As info, The cabin air filter, a feature found on most late-model vehicles, cleans the air that comes into the interior through the heating, ventilation and air-conditioning system. It catches dust, pollen and other airborne material that can make riding in a car unpleasant, particularly if you have allergies or other respiratory problems.


----------



## Aerodrifting (Aug 13, 2017)

Unleaded said:


> Do you also do your own tire rotations and change the cabin filter when it is required? Do you realize just how much dirt accumulates in the cabin filter that is breathed over and over? I saw mine yesterday and realizing that both drivers and passengers are breathing that circulating dirt and dust was a wake up call.
> 
> As info, The cabin air filter, a feature found on most late-model vehicles, cleans the air that comes into the interior through the heating, ventilation and air-conditioning system. It catches dust, pollen and other airborne material that can make riding in a car unpleasant, particularly if you have allergies or other respiratory problems.


Be careful though, It is not uncommon for Jiffy Lube to show you a dirty air filter from somewhere else to get you change your air filter, Look up on Youtube and you will see all those scams uncovered by News stations going undercovered at multiple Jiffy Lubes. They also get you to change transmission fluid which is NEVER required or recommended by the vehicle manufacturer.

Like someone said above, Jiffy Lube is run by bunch of crooks. Their managers train those high school drop out "mechanics" to upsell you things. They all have a quota to meet which is like $160 or something, Their employees are taught to lie and deceive.


----------



## Unleaded (Feb 16, 2018)

Aerodrifting said:


> Be careful though, It is not uncommon for Jiffy Lube to show you a dirty air filter from somewhere else to get you change your air filter, Look up on Youtube and you will see all those scams uncovered by News stations going undercovered at multiple Jiffy Lubes. They also get you to change transmission fluid which is NEVER required or recommended by the vehicle manufacturer.
> 
> Like someone said above, Jiffy Lube is run by bunch of crooks. Their managers train those high school drop out "mechanics" to upsell you things. They all have a quota to meet which is like $160 or something, Their employees are taught to lie and deceive.


Wow. Thanks for the heads up. So, just who ir whom can we trust these days?


----------



## thatridesharegirl (Jul 7, 2016)

Unleaded said:


> Do you also do your own tire rotations and change the cabin filter when it is required? Do you realize just how much dirt accumulates in the cabin filter that is breathed over and over?
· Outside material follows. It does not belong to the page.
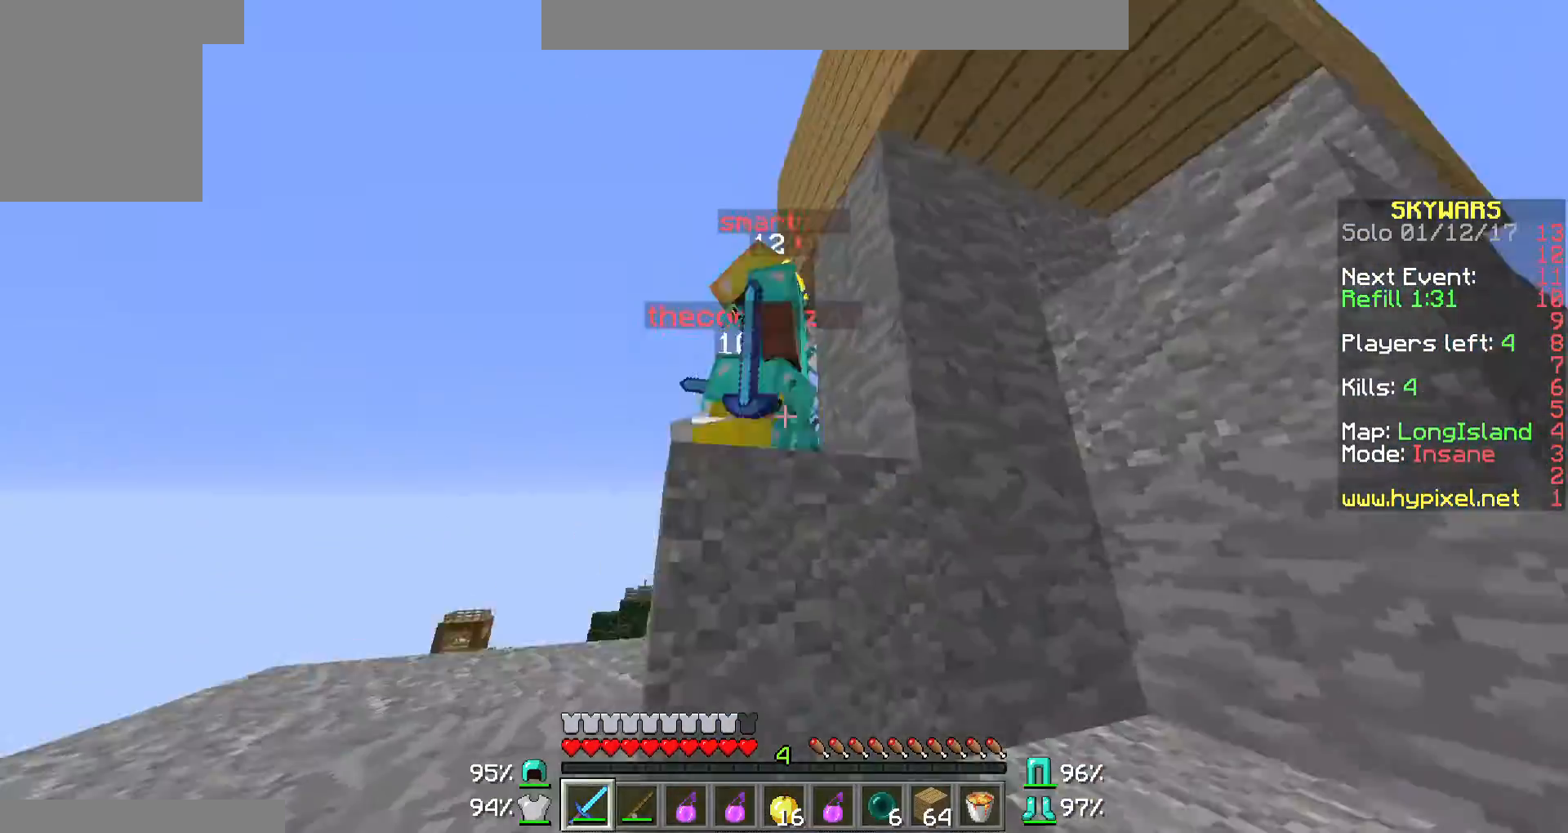
{"keys": ["a", "w"], "mouse": [], "events": [[100, "mouse_left", "up"], [200, "mouse_left", "down"], [267, "a", "down"], [267, "mouse_left", "up"], [367, "mouse_left", "down"], [467, "mouse_left", "up"]]}
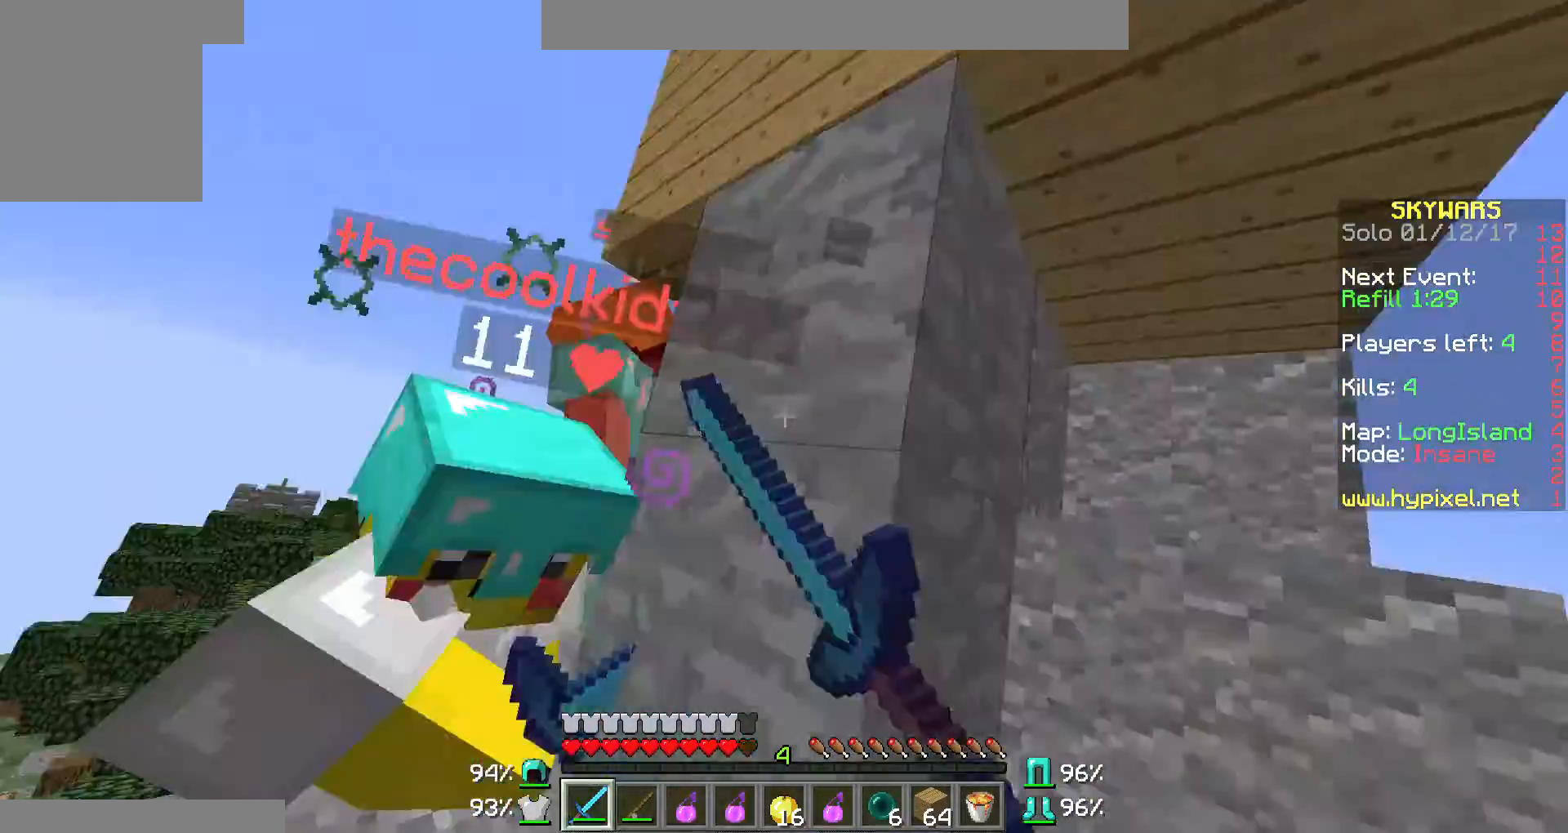
{"keys": ["w"], "mouse": [], "events": [[33, "mouse_left", "down"], [67, "w", "up"], [100, "mouse_left", "up"], [167, "w", "down"], [200, "mouse_left", "down"], [300, "mouse_left", "up"], [367, "a", "up"], [367, "mouse_left", "down"], [467, "mouse_left", "up"]]}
I saw mine yesterday and realizing that both drivers and passengers are breathing that circulating dirt and dust was a wake up call.
> 
> As info, The cabin air filter, a feature found on most late-model vehicles, cleans the air that comes into the interior through the heating, ventilation and air-conditioning system. It catches dust, pollen and other airborne material that can make riding in a car unpleasant, particularly if you have allergies or other respiratory problems.


Most cabin air filters can be had for less than $10 and take less than 2 minutes to change.
I've been asked to pay anywhere from $45-65 for a replacement at retailers like Jiffy Lube.
Even if it's 15% off, you're gonna need lube while you bend over...


----------



## 1.5xorbust (Nov 22, 2017)

Jiffy Lube and Pep Boys are famous for finding numerous additional problems with people’s cars that they had no idea were there. The thread title was excellent click bait.


----------



## Tnasty (Mar 23, 2016)

I use k&n cabin and air intake filters,they are worth the money!


----------